Ancor più, Conte ha ammesso che in passato, a dispetto dei mille proclami sbandierati per dire della loro parodia di democrazia, le cose non sono andate affatto così perché a decidere è stato soltanto una ristrettissima élite di persone. 

Vi abbiamo fin oggi preso in giro, compresa la mia scelta a Capo di un passato Governo della Repubblica, dettagli insignificanti. Comunque sia, fate finta di nulla perché da oggi cambiamo pagina. Il rischio è che anche questa volta ci faranno veder le stelle.

Possibile che questa volta lo scenario non sia l’hotel Forum, che stavolta sa di bucatura, con un panorama che affaccia su vetusti reperti archeologici di un fasto passato e mai più tornato. 
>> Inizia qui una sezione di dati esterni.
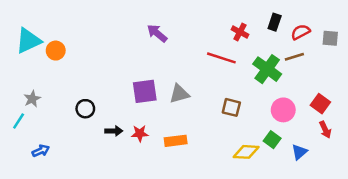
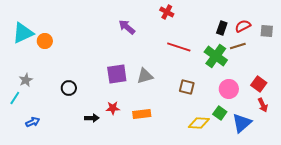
black rectangle: (275, 22) -> (222, 28), moved
red cross: (240, 32) -> (167, 12), moved
black arrow: (114, 131) -> (92, 118), moved
blue triangle: (299, 152) -> (242, 123), size x1.5

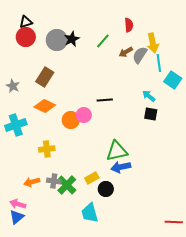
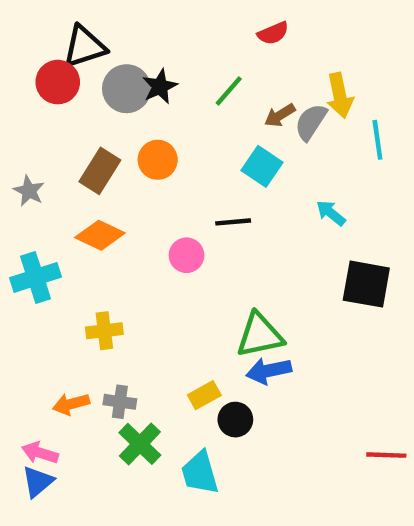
black triangle: (26, 22) -> (84, 47), moved, size x1.5
red semicircle: (129, 25) -> (273, 33), moved, turned 72
cyan line: (159, 63) -> (377, 140), moved
cyan square: (173, 80) -> (262, 166), moved
black square: (151, 114) -> (366, 284), moved, size x1.6
orange circle: (71, 120) -> (158, 160), moved
green cross: (67, 185) -> (140, 444), moved
red line: (174, 222) -> (386, 455), moved

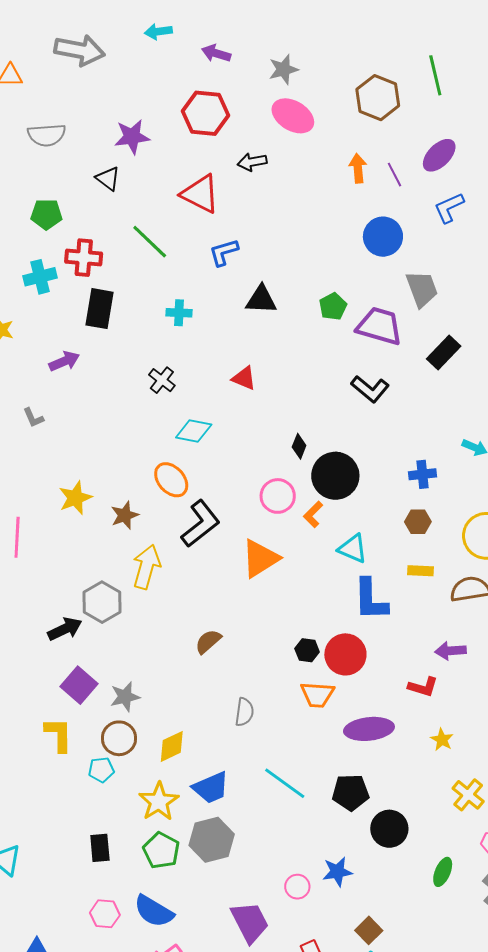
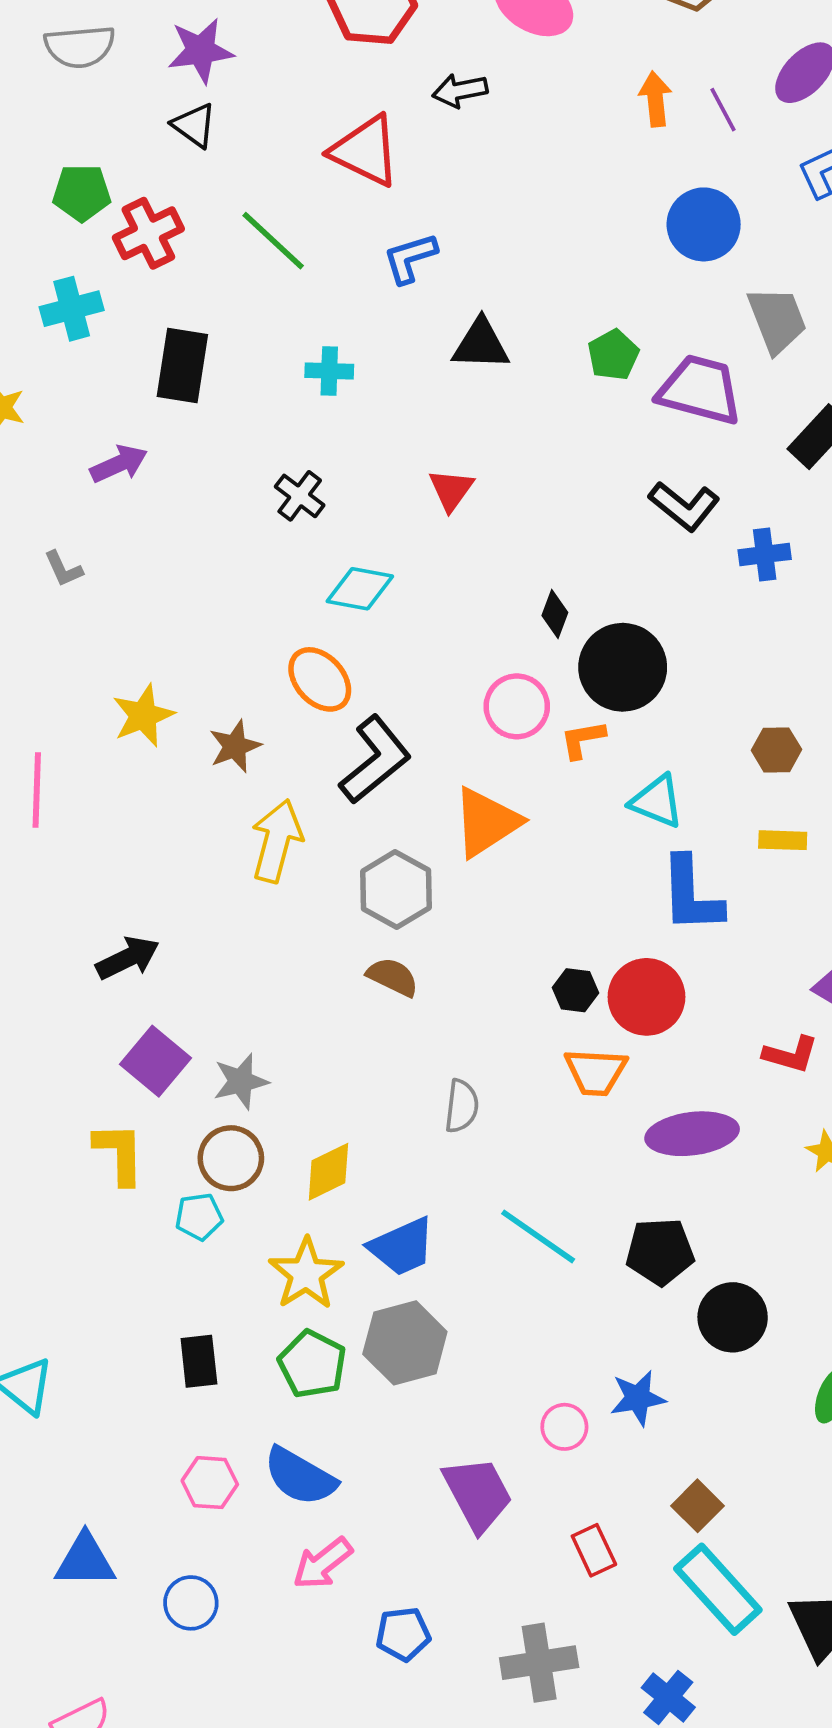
purple star: (132, 137) -> (201, 51), moved
red cross: (84, 258) -> (148, 233), moved, turned -30
red triangle: (244, 378) -> (451, 490), turned 44
blue cross: (422, 474) -> (765, 555), moved
orange L-shape: (313, 514) -> (583, 739), turned 36
gray hexagon: (102, 602) -> (396, 890), moved
brown semicircle: (208, 641) -> (393, 977), turned 68

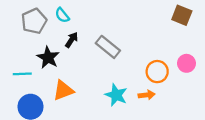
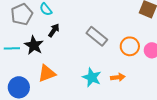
gray rectangle: (108, 47) -> (97, 36), moved
orange circle: (157, 72) -> (130, 46), moved
cyan line: (22, 74) -> (12, 48), moved

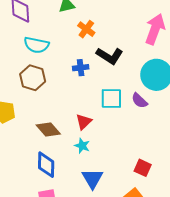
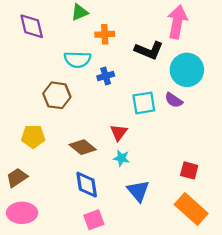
orange cross: (86, 29) -> (105, 34), turned -30
cyan semicircle: (36, 45) -> (77, 59), moved
black L-shape: (110, 56) -> (149, 50), moved

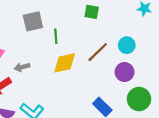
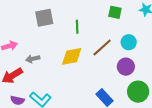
green square: (92, 12) -> (115, 12), moved
green line: (56, 36) -> (77, 27), moved

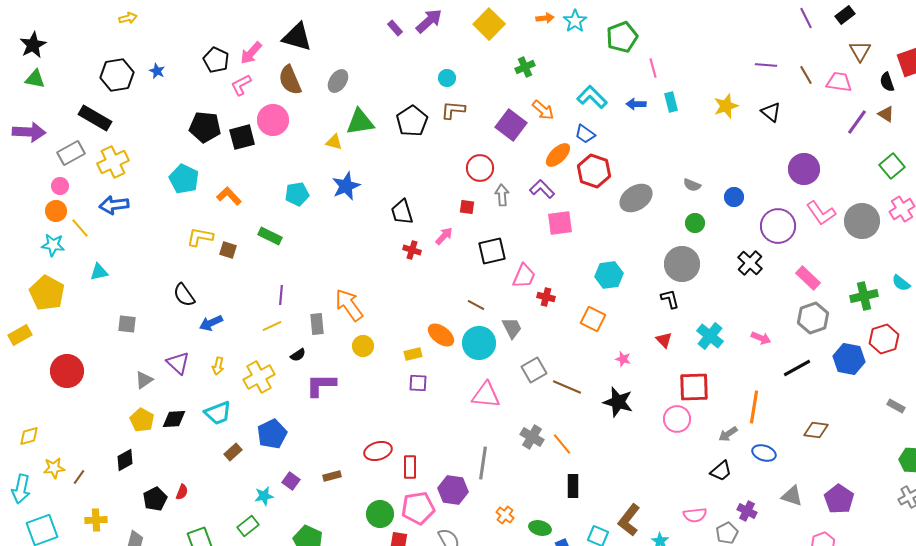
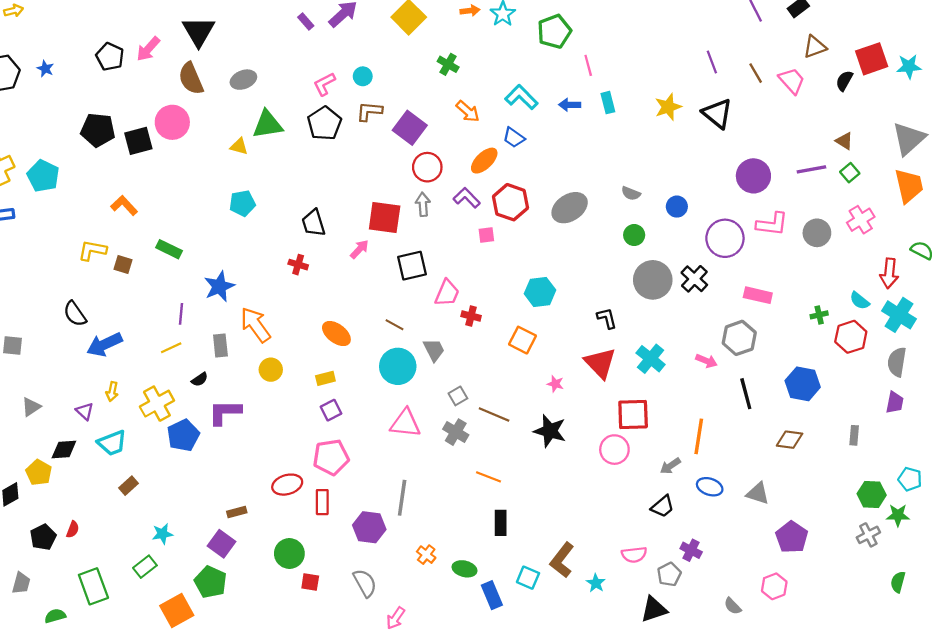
black triangle: (297, 37) -> (199, 31), turned 44
brown triangle: (860, 51) -> (815, 47), turned 40
purple line: (766, 65) -> (712, 62), turned 65
green cross: (525, 67) -> (448, 64), turned -36
gray ellipse: (338, 81) -> (243, 80), turned 35
pink trapezoid: (839, 82) -> (792, 81), turned 40
black semicircle: (887, 82) -> (844, 81), turned 48
pink L-shape: (241, 85) -> (324, 84), moved
black triangle: (771, 112) -> (717, 114), size x1.4
brown triangle: (886, 114) -> (844, 141), moved
purple line: (857, 122) -> (811, 169), moved, turned 44
purple square: (511, 125) -> (410, 128), moved
green square: (892, 166) -> (850, 173), size x0.7
red circle: (480, 168) -> (427, 167), moved
red hexagon: (594, 171) -> (510, 202), moved
cyan pentagon: (184, 179) -> (43, 176), moved
blue star: (346, 186) -> (219, 286), moved
cyan pentagon: (297, 194) -> (242, 203), moved
red square: (467, 207) -> (385, 218), size x2.0
pink L-shape: (821, 213) -> (772, 224), turned -48
gray circle: (862, 221) -> (817, 233), size x0.7
pink square: (560, 223) -> (486, 235), size x0.6
red cross: (412, 250) -> (298, 265), moved
gray circle: (682, 264) -> (653, 280), moved
pink rectangle: (808, 278) -> (758, 295), turned -30
green cross: (864, 296) -> (819, 315), size x0.6
gray hexagon: (813, 318) -> (739, 338), moved
blue arrow: (211, 323) -> (104, 344), size x1.4
orange ellipse: (441, 335) -> (336, 334), moved
red hexagon: (884, 339) -> (851, 337), moved
red triangle: (664, 340) -> (600, 363), size x1.8
purple triangle: (178, 363) -> (85, 411), moved, size x0.7
black line: (797, 368) -> (746, 394), turned -76
gray square: (534, 370) -> (458, 396), size x0.7
purple square: (418, 383) -> (331, 410), turned -30
gray rectangle: (896, 406) -> (854, 435), turned 66
yellow pentagon: (142, 420) -> (39, 473), moved
brown diamond: (816, 430) -> (790, 440), moved
blue pentagon: (272, 434) -> (183, 435), moved
gray cross: (532, 437) -> (456, 432), moved
orange line: (562, 444) -> (489, 477), turned -30
purple square: (291, 481) -> (222, 544), moved, size x1.4
gray triangle: (792, 496) -> (758, 493), moved
pink pentagon: (418, 508) -> (331, 457), moved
Forse i due Giuseppi andranno in televisione a Forum per dirimere le loro controversie. Arriveranno tristemente alle carte bollate, proprio loro che spacciavano al mondo un Movimento leggero. 

Conte e la sua contesa vedremo che fine farà. Chissà se sopravviverà alle contestazioni del gruppo storico grillino che, più che frinire con il “cri cri” di allarme, prenderà simbolicamente un crick per minacciare l’avversario a causa di tradimento o per risollevare il Movimento dalla polvere in cui è caduto. 

Grillo resta il “proprietario” del Movimento. Già questo titolo, stando alla materia politica, dovrebbe di per sé suscitare allarme ma il popolo a queste inezie non presta attenzione. Per lo smanioso Conte si potrebbe invece richiamare un passaggio de Il Gattopardo: “Quanto a illusioni non credo ne abbia più di me ma se occorre è abbastanza furbo per crearsele”.

Si è costruito ormai un suo seguito. Forse, fregandosene, legge il pensiero che insolentemente gli appunterebbe Grillo a cui non è sfuggita la lezione della grande Hedy Lamarr, secondo cui non è difficile diventare una grande ammaliatrice. Basta restare immobili e sembrare stupidi.

L’ambizione lo ha portato ad emanciparsi dal suo talent scout che fin ora si è trattenuto per come il carattere gli ha reso possibile, ispirandosi alla regola di San Bernardo di Chiaravalle: vedere tutto, passare sopra a molte cose, alcune poche correggerle. Adesso sembra proprio non farcela più a trattenersi e si andrà probabilmente allo scontro definitivo.

All’Italia non resta che sperare nel motto per cui a quelli di cui Dio vuole sbarazzarsi, toglie per prima la ragione. Così sembra stia accadendo. “Un bel dì vedremo”, cantava Madama Butterfly.